My resolution to the conundrum is this: software should be patentable, but we should recognize that the bar for a software patent is much higher. It is much, much easier to iterate on several ideas and concepts in software than it is in hardware: I can try five approaches in a day in software, but building five prototype machines may take several months.

As an example of something that might make the bar, I'd submit PageRank. It's easy to say that it's merely taking the eigenvalue of the Internet, so therefore it's not patentable. But the novelty and creativity is not in figuring out how to take the eigenvalue, but recognizing that the result of this operation is tremendously useful in the problem of searching the internet. The combination of the algorithm and the use it is put to is the basis of the patent--for prior art here, note that drug patents do not patent the molecule itself, or the process of manufacturing the molecule, but using the molecule to treat the condition.

1 comments

The thing is, you don't need to build a machine to patent the design. You just need to design it. So you can still try five approaches a day for a hardware invention as you do for software.

I generally agree that picking the right line is hard and that nobody will ever be happy.

There used to be a requirement that you had a prototype in order to obtain a patent. I wouldn't mind going back to that requirement.
Restoring that requirement across the board would have a profound negative impact on the biotech (and likely I would guess, advanced materials) sectors.
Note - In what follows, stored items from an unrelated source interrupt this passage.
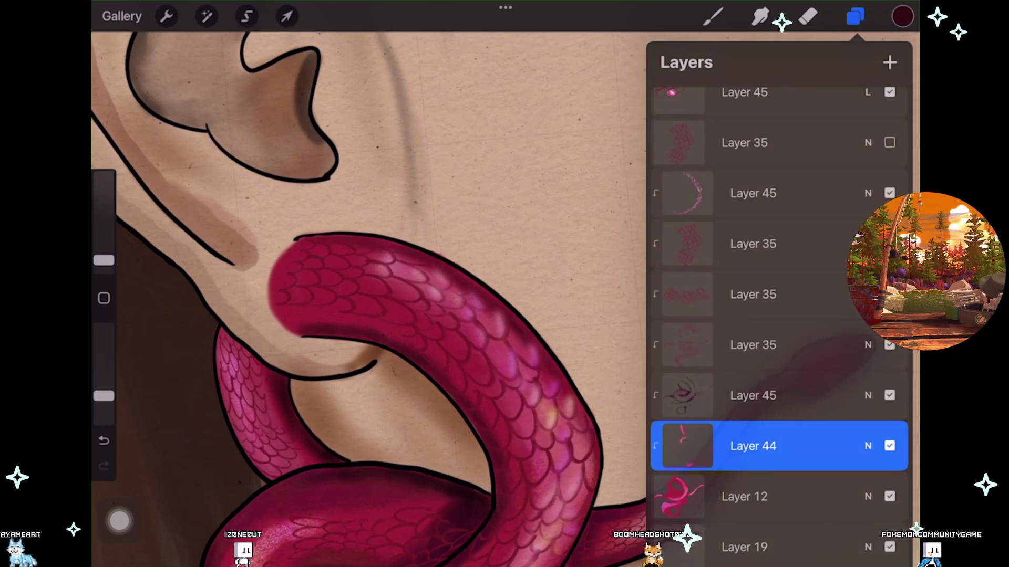
{"action": "left_click", "coordinate": [713, 16]}
{"action": "scroll", "coordinate": [452, 315], "scroll_direction": "up", "scroll_amount": 3}
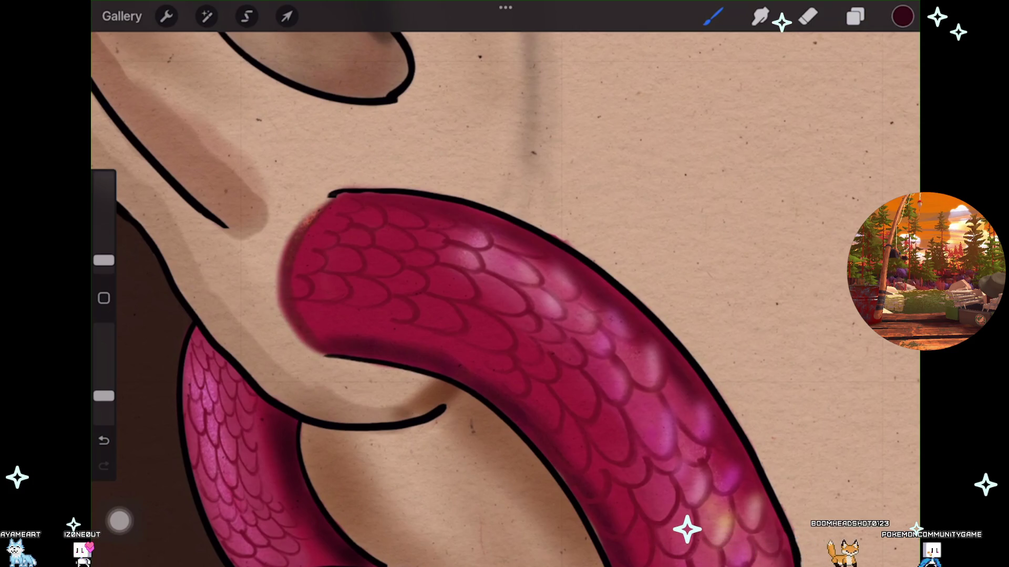
Undo the stroke on the snake head's left edge, then undo and redo the lower coil's visibility.
{"action": "key", "text": "ctrl+z"}
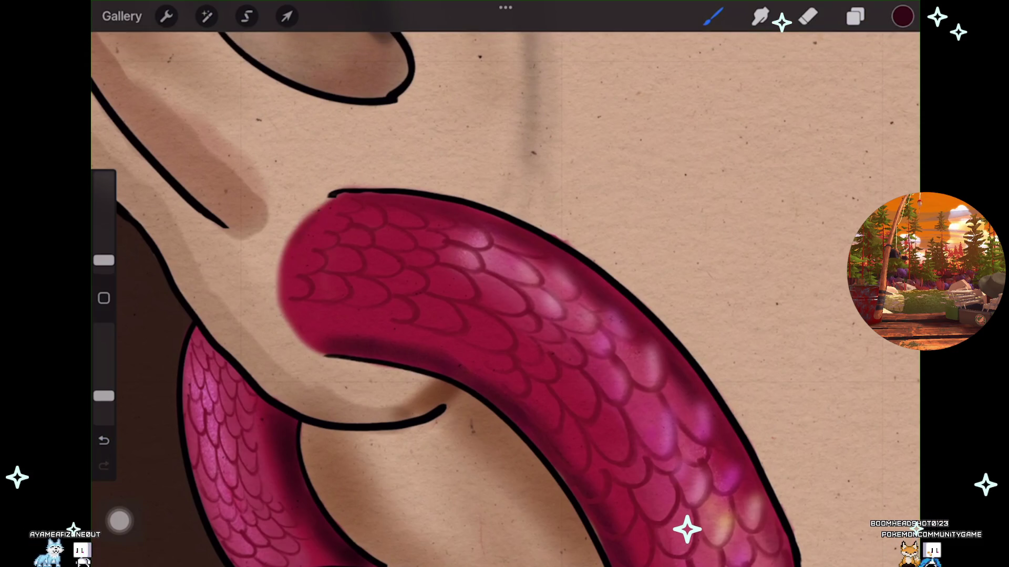
{"action": "key", "text": "ctrl+z"}
{"action": "key", "text": "ctrl+shift+z"}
Think of, for example, discovering a useful small molecule, and wishing to build a moat around it while you do the med chem work for a lead compound.
You have to at least build the compound to do the assay to actually find out that it's useful.
What you describe is the current practice. What I am trying to suggest is that it is reasonable to be able to use a Markush claim for obvious related compounds.
Maybe, but it's not very tractable to have thousands of prototypes being delivered to the USPTO each day. The point of the patent is to provide all the information required to completely recreate the invention and explain how it works.